Un an après la tragédie du Costa Concordia, la perspective d'une catastrophe du même acabit inquiète à Venise, où des navires de croisière géants circulent tranquillement depuis des années devant la place Saint-Marc.
Le débat est vif entre les défenseurs du patrimoine de la Sérénissime, effrayés par l'impact de ces bateaux, et les avocats des géants des mers, qui représentent un poids non négligeable dans l'économie d'une ville vivant essentiellement du tourisme.

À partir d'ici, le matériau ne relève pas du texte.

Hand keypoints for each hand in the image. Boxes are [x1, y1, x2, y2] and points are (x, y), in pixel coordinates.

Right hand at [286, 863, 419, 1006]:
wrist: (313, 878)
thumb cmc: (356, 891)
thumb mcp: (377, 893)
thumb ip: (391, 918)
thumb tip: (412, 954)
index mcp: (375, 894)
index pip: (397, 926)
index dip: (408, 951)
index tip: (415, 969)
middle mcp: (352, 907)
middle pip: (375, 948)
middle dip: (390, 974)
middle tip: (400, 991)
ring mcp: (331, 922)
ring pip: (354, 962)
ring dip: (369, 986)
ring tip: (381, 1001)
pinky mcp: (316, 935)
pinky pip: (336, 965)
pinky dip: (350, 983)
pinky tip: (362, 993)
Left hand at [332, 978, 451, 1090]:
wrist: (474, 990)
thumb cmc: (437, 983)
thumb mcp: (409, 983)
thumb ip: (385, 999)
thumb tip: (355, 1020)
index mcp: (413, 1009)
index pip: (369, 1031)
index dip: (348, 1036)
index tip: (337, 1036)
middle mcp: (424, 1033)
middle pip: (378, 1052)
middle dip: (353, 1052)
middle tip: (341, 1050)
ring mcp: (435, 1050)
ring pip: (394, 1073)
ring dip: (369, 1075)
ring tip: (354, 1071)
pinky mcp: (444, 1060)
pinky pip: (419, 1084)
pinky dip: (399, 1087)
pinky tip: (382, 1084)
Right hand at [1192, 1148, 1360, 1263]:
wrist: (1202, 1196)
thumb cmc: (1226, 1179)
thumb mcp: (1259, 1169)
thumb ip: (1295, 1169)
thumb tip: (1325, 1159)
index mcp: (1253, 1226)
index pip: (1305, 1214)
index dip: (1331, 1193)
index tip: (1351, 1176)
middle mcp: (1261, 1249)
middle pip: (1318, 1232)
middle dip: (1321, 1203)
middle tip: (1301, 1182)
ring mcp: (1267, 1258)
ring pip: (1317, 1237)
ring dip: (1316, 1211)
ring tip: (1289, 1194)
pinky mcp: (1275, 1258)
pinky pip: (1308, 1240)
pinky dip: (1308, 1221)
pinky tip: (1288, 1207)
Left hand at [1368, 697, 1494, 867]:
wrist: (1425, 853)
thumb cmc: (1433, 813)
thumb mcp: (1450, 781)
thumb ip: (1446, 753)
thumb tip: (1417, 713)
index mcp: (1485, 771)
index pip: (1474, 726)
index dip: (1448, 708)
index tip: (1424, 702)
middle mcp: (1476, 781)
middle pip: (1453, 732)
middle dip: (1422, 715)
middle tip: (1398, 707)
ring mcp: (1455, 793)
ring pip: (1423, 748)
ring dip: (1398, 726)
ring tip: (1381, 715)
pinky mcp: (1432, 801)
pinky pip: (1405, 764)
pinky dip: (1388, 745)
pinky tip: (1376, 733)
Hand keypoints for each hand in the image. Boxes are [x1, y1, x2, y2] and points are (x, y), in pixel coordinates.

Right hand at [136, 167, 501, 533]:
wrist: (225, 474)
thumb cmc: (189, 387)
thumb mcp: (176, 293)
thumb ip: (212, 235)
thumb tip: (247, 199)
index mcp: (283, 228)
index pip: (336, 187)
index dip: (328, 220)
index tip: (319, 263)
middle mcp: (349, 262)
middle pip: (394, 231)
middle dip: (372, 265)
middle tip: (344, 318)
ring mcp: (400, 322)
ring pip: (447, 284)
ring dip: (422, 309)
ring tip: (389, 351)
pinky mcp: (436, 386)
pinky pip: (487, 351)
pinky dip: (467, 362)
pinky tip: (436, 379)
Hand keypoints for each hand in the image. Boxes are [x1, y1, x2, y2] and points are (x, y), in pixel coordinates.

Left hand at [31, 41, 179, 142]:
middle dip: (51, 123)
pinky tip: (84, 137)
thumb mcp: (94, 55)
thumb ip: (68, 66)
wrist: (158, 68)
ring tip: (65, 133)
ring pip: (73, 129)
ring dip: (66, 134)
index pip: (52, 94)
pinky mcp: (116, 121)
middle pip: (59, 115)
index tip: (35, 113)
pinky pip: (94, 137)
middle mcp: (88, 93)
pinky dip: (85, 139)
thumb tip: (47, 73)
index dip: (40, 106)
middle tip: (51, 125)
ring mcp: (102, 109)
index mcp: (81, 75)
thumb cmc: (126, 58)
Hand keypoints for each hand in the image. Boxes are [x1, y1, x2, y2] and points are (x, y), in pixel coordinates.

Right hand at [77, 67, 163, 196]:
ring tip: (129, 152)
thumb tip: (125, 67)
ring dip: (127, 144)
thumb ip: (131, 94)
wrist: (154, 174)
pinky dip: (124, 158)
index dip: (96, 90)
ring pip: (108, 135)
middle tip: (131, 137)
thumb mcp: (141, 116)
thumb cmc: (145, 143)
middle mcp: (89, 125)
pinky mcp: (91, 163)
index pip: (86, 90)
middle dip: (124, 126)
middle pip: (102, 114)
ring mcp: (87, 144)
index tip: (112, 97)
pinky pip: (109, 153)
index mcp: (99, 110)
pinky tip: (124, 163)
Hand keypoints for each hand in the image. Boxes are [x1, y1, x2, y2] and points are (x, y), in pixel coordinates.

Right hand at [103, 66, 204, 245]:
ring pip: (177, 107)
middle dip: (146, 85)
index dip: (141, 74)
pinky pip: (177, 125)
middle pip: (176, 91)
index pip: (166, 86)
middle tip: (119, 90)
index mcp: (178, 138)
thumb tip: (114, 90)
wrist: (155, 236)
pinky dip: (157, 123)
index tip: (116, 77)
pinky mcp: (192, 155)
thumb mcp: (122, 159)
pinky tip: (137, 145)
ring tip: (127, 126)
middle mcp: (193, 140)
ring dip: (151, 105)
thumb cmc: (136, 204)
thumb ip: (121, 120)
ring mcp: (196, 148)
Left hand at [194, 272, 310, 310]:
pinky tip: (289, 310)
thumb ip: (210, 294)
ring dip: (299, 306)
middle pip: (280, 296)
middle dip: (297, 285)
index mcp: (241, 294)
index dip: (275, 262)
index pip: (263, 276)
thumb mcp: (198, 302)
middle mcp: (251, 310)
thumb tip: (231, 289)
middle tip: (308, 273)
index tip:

"A Venise, il est impossible qu'il y ait un autre Concordia", assure d'un ton péremptoire Massimo Bernardo, président de Comité Cruise Venice.
"Une ordonnance de la capitainerie de Venise impose la présence de deux pilotes à bord et de deux remorqueurs en plus du commandant. Pour qu'il y ait un accident, il faudrait donc que tous deviennent fous à l'improviste", plaisante-t-il en réajustant son écharpe.
Pourtant, il est vrai que voir passer ces navires hauts comme des immeubles à quelques mètres de lieux exceptionnels comme la place Saint-Marc ou la Pointe de la Douane fait frissonner.
"Ils sont un peu une plaie, et vraiment très gros pour passer ici, mais ils apportent beaucoup de touristes à Venise", observe résigné Mattia Florian, un chauffeur de bateau-taxi de 29 ans au visage tanné par les embruns.
Selon des chiffres communiqués par l'European Cruise Council (ECC), le secteur des croisières a contribué en 2011 à hauteur de 536 millions d'euros à l'économie de la Sérénissime, où il emploie 5.470 personnes.
Toujours selon l'ECC, les croisières représentent à elles seules 20% de l'affluence touristique locale, alors que Venise, dont la population s'est réduite au fin des ans à 58.000 habitants, accueille plus de 20 millions de touristes par an.
"Il est évident que ces ressources, dans une période difficile sur le marché du travail, sont de plus en plus essentielles", souligne devant son grand bureau Roberto Perocchio, directeur général du Terminal Passagers Croisière de Venise.
Un argumentaire qui ne convainc pas Cristiano Gasparetto, un architecte vénitien de pure souche et membre actif de l'association de défense du patrimoine Italia Nostra. Amoureux de sa ville, il pourfend sans relâche ces "monstres" défigurant le paysage.
"Un navire de cette taille déplace des quantités d'eau énormes sous la surface de l'eau, même s'il avance lentement. Cela contraint à faire et à refaire en permanence les rives des quais", s'emporte cet homme à l'allure pourtant débonnaire, soulignant ainsi le coût de cette présence pour les finances locales.
Outre "la destruction des rives et des fondations des édifices", M. Gasparetto dénonce aussi "la pollution atmosphérique, car un navire restant immobile une journée à quai équivaut à la pollution de 15.500 automobiles", sans oublier "les ondes électromagnétiques de ses radars".
"Selon les spécialistes, d'ici 5-6 ans la lagune deviendra un bras de mer, un écosystème qui sera complètement modifié et incapable de s'autonettoyer comme c'est le cas actuellement", déplore l'architecte.
Un débat local qui ne laisse pas indifférent à l'étranger: en octobre, des personnalités internationales du monde de la culture, parmi lesquelles l'écrivain turc Orhan Pamuk et l'artiste américain Bill Viola, ont adressé une pétition au gouvernement italien demandant la restriction de l'accès des bateaux de croisière à la lagune de Venise.